:: DOCUMENT SECTION

Senior Research Scientist at Google DeepMind
Research interests: machine learning; scaling laws; random matrices; high-dimensional statistics; evolutionary dynamics
I am a Senior Research Scientist at Google DeepMind working to understand and improve state-of-the-art AI. I joined Google in 2018 as an AI Resident, and before that I was a PhD student in applied math at Harvard, where I used techniques from probability theory and stochastic processes to study evolutionary dynamics and random matrices.
Science of scaling
Large models will likely represent state-of-the-art AI for the foreseeable future but present challenges in both understanding and improving their behavior. Scaling laws, which describe how performance changes with additional compute and data, enable extrapolation from small to large scale models and are crucial to solving these challenges. My current research focuses on:
understanding the drivers and limitations of performance as models scale and how to accurately extrapolate model behavior;
finding methods to more rapidly increase performance with scale to radically improve the state-of-the-art.
Deep learning theory
Beginning with computer vision and speech recognition, deep learning is now the preeminent approach to most machine learning tasks. This has prompted theoretical work to understand to which properties neural networks owe their success and how we might explain the many perplexing empirical results. In fact, deep learning appears to be part of a long standing trend of jointly expanding to larger models and datasets.

::::
:: DATA PROVIDED

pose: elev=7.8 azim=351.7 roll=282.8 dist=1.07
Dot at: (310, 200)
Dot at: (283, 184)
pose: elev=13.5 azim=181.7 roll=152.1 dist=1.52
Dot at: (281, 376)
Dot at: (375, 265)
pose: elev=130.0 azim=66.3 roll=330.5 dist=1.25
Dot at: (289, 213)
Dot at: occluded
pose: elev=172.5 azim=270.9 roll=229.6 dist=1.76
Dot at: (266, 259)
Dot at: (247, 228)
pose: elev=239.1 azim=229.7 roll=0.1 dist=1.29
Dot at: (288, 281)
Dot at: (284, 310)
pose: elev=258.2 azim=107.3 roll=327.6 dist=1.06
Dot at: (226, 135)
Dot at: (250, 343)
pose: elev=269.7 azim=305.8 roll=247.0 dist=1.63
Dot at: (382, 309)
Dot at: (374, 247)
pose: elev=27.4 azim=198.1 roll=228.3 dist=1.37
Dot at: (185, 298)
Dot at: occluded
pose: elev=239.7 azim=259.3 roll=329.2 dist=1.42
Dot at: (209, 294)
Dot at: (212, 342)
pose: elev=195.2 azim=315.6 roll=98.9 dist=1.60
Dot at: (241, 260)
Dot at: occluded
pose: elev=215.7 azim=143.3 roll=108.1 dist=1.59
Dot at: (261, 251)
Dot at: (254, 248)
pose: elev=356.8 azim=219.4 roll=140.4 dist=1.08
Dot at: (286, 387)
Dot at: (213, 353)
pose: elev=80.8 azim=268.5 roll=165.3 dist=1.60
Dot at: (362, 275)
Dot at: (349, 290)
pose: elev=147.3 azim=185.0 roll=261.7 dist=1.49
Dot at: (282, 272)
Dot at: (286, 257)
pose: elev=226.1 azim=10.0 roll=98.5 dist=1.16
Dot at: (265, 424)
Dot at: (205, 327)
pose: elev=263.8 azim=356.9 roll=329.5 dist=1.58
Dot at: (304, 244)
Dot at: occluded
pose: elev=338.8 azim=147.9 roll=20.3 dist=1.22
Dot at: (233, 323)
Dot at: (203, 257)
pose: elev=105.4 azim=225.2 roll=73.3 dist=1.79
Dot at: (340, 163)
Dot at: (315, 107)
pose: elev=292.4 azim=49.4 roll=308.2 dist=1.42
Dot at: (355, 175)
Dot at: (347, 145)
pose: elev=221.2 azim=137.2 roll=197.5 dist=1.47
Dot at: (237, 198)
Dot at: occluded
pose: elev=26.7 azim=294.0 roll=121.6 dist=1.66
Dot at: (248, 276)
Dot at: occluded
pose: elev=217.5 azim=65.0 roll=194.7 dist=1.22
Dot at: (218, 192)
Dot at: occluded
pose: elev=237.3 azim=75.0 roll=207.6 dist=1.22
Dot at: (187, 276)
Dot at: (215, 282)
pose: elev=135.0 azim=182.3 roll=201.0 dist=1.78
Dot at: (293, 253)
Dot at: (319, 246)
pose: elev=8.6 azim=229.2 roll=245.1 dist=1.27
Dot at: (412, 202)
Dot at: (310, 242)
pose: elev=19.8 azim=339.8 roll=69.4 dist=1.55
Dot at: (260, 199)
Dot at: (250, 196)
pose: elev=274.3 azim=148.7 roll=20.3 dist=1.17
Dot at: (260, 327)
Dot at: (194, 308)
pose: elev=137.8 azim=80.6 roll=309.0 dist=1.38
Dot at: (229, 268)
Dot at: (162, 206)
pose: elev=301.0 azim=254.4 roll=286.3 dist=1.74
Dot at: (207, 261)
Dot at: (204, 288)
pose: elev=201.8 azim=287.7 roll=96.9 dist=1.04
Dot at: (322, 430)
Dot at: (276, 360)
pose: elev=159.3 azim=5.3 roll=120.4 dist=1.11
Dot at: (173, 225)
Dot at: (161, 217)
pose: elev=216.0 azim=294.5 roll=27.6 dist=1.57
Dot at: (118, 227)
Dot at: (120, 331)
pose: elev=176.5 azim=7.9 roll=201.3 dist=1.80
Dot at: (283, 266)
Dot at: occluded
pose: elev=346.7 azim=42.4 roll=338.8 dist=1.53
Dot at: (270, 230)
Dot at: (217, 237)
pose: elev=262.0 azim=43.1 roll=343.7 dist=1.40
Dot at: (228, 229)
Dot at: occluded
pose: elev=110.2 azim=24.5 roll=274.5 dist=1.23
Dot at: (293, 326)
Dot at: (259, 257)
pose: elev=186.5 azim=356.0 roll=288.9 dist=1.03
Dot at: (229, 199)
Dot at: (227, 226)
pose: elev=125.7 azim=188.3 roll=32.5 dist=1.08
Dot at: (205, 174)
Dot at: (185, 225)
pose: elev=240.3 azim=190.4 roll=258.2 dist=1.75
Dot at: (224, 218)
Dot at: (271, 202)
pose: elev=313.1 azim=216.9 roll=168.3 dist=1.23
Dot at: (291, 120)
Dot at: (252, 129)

::::

**WRITTEN EXERCISE 1:** According to the research profile, in what year did the researcher join Google?
**WRITTEN EXERCISE 2:** In the records, take the lines from the one with "pose: elev=135.0 azim=182.3" up to and including the one with "Dot at: (194, 308)" and write them out again, requests included. Resize the answer coordinates by multiplying each by 1.15 and rounding to whole numbers with halves rounded up, and give only those lines.
The profile text and the records have nothing to do with each other.

**ANSWER 1:** 2018

**ANSWER 2:**
pose: elev=135.0 azim=182.3 roll=201.0 dist=1.78
Dot at: (293, 253)
Dot at: (367, 283)
pose: elev=8.6 azim=229.2 roll=245.1 dist=1.27
Dot at: (412, 202)
Dot at: (357, 278)
pose: elev=19.8 azim=339.8 roll=69.4 dist=1.55
Dot at: (260, 199)
Dot at: (288, 225)
pose: elev=274.3 azim=148.7 roll=20.3 dist=1.17
Dot at: (260, 327)
Dot at: (223, 354)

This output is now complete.